Memur yağmuru var dışarda; 8 ile 9 arası yağandan, akşam da 6 ile 7 arası yağacak olandan. Şemsiye de evde kalmış, tüy dikmiş.
Gün rutin, iş çok. Zaman akmış.
Evde inmeyeceğimi söyledim servisçi Mustafa Abi'ye: "Yol üzerindeki bir AVM'de ineceğim." Rutine devam; kulaklığı tak, düşüncelere dal. Bu sefer camdaki yağmur damlalarının birbirine karışması ana tema. Birleştikçe hızlanmaları filozofik boyut. Servisten indiğim anda, o buz gibi ve yağmurlu havada duyduğum koku ise beni silkeleyip kendime getiren şey. Güne yeni başlıyorum hissiyatının ve bu yazıyı yazmamın nedeni: KÖZDE PİŞEN KESTANE KOKUSU. Bu kokuyu içine çekerken ellerin cebinde biraz üşümüş olacaksın ama. Kafan içine kaçmış gibi yürümek de mümkün. Yağmur yerine kar yağsaydı, değmeyin onun tadına. Tadına derken kokusunun tadına. Bu öyle bir koku ki tüm duyuları birbirine karıştırabilecek cinsten bir koku. Hiçbir günün birbirinin aynısı olmadığını, hayatın ufak ayrıntılarda gizli olduğunu, rutini bu ayrıntıların kırdığını düşündüren koku.

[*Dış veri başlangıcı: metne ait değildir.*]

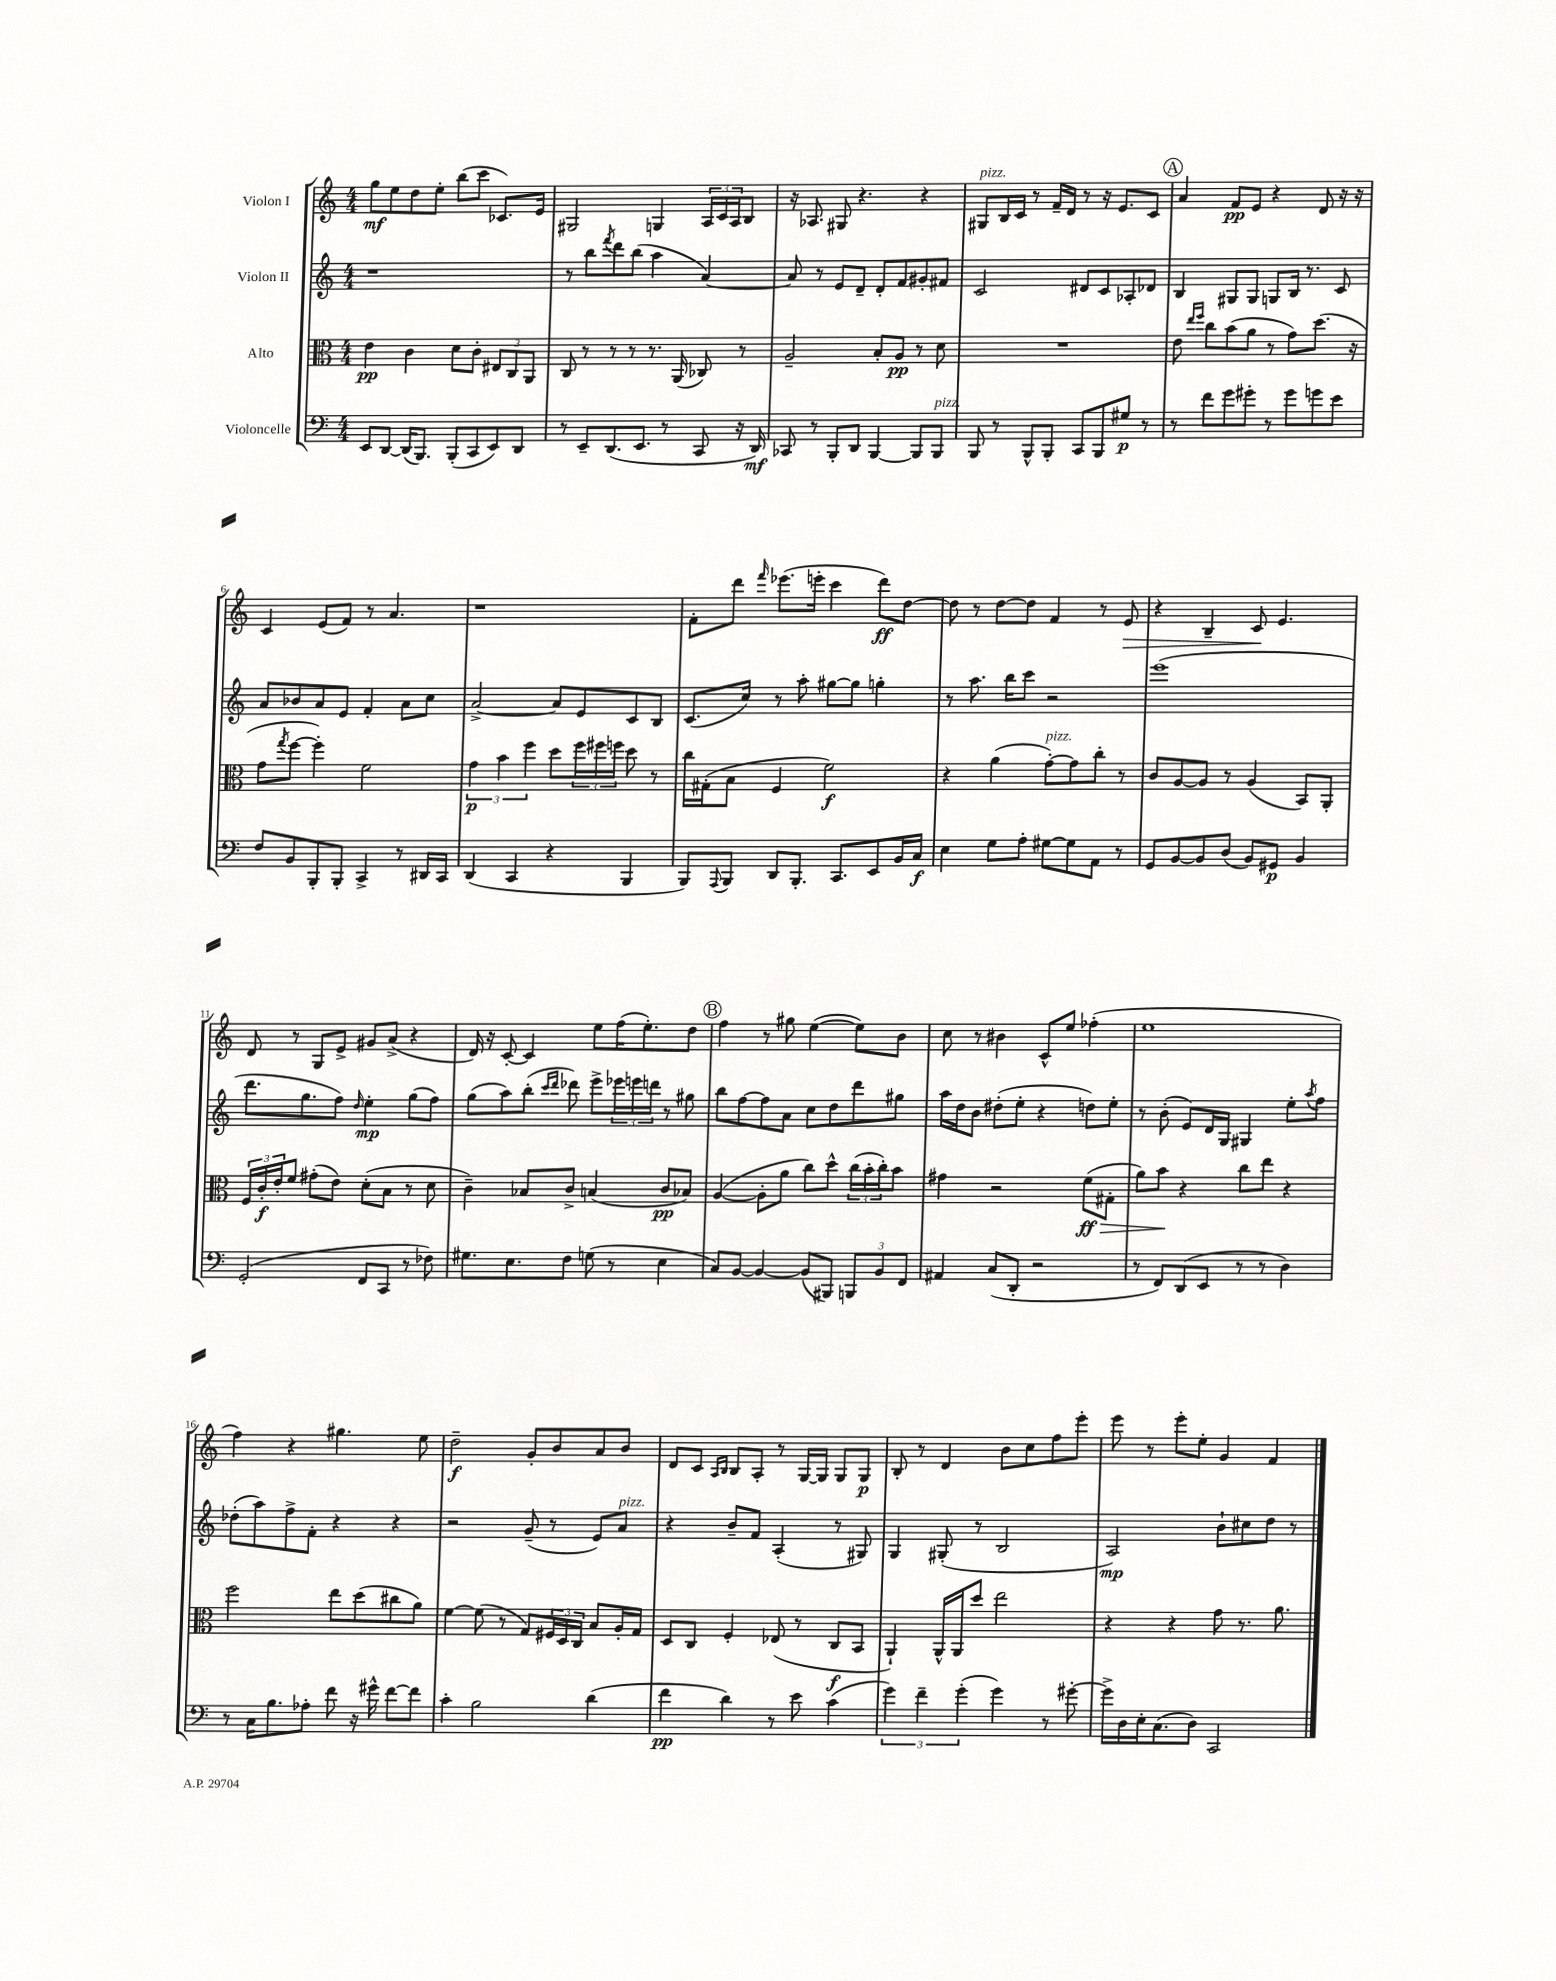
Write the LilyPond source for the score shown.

Mutlu olmayı büyük şeylere bağlamak hayatı çok uzun sanmakla eşdeğer. Küçük şeylerle mutlu olabilmek ise hayatı gerçekten yaşamak.
Sadece kestane kokusu değil, meraklanmayın. Ocakta fokurdamaya başlayan pudingin kokusu da bununla yarışabilir.